Federated Client-tailored Adapter for Medical Image Segmentation
Guyue Hu, Siyuan Song, Yukun Kang, Zhu Yin, Gangming Zhao, Chenglong Li, Jin Tang
TL;DR
This work tackles the challenge of privacy-preserving medical image segmentation across heterogeneous data islands by introducing a Federated Client-tailored Adapter (FCA). FCA leverages off-the-shelf medical foundation models with lightweight adapters and uses a Global-local Decomposer to separate common and individual parameter components, enabling stable, client-specific segmentation models. It introduces two updating strategies, Binary Federated Updating (BFU) and Smooth Federated Updating (SFU), to realize fine-grained, client-tailored federated learning and mitigate client drift.
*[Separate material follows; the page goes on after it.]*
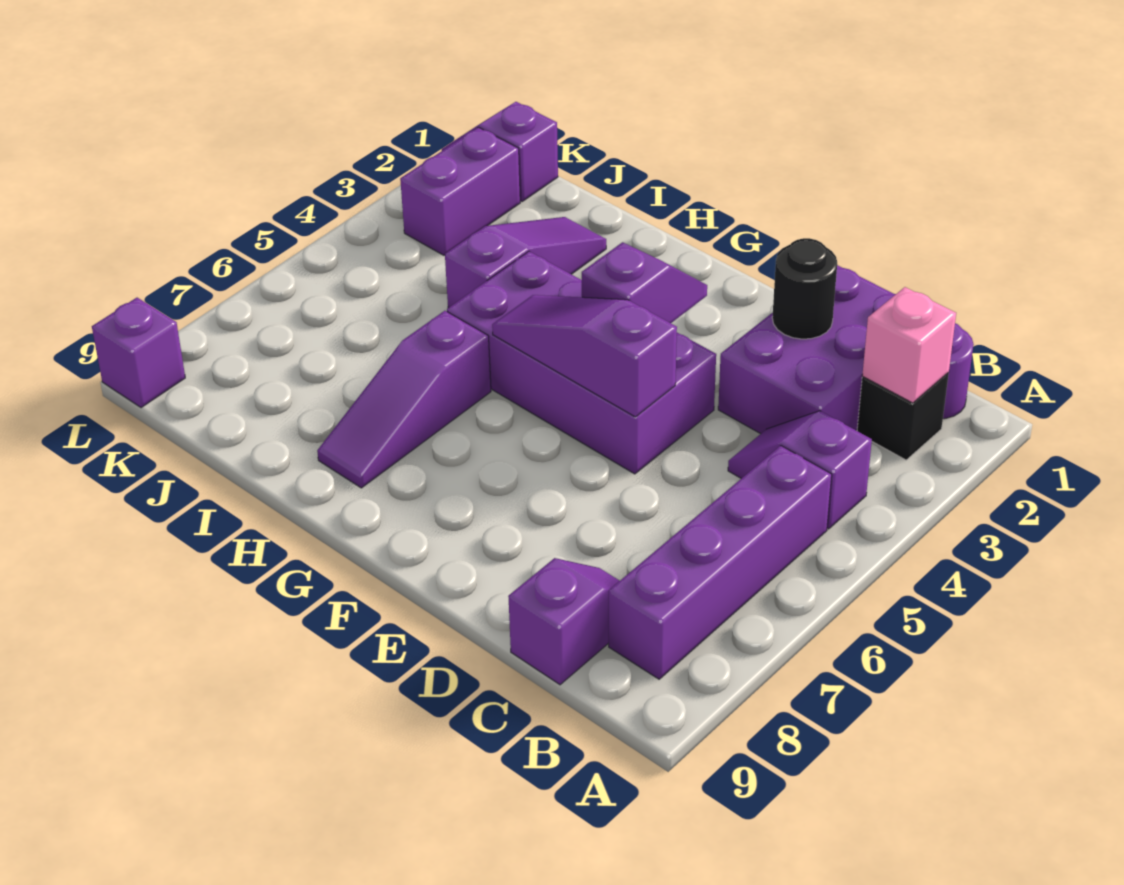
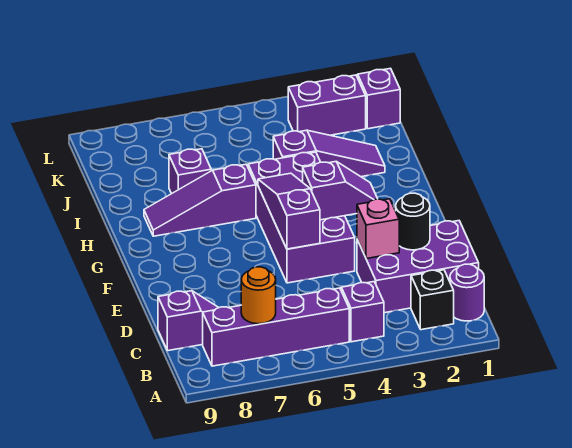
pink 1x1 brick [862,287,956,403] -> pink 1x1 brick moved to [357,199,399,259]
none -> orange 1x1 round brick [241,267,276,324]
purple 1x1 brick [92,298,185,408] -> purple 1x1 brick moved to [169,149,211,194]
Extensive experiments on CXRS-HG, HLS, and AMD-SD-HG show that FCA achieves state-of-the-art performance with robust handling of class imbalance and distribution diversity, while generalizing across multiple MFMs and maintaining practical efficiency.
Abstract
Medical image segmentation in X-ray images is beneficial for computer-aided diagnosis and lesion localization. Existing methods mainly fall into a centralized learning paradigm, which is inapplicable in the practical medical scenario that only has access to distributed data islands. Federated Learning has the potential to offer a distributed solution but struggles with heavy training instability due to client-wise domain heterogeneity (including distribution diversity and class imbalance). In this paper, we propose a novel Federated Client-tailored Adapter (FCA) framework for medical image segmentation, which achieves stable and client-tailored adaptive segmentation without sharing sensitive local data. Specifically, the federated adapter stirs universal knowledge in off-the-shelf medical foundation models to stabilize the federated training process. In addition, we develop two client-tailored federated updating strategies that adaptively decompose the adapter into common and individual components, then globally and independently update the parameter groups associated with common client-invariant and individual client-specific units, respectively. They further stabilize the heterogeneous federated learning process and realize optimal client-tailored instead of sub-optimal global-compromised segmentation models. Extensive experiments on three large-scale datasets demonstrate the effectiveness and superiority of the proposed FCA framework for federated medical segmentation.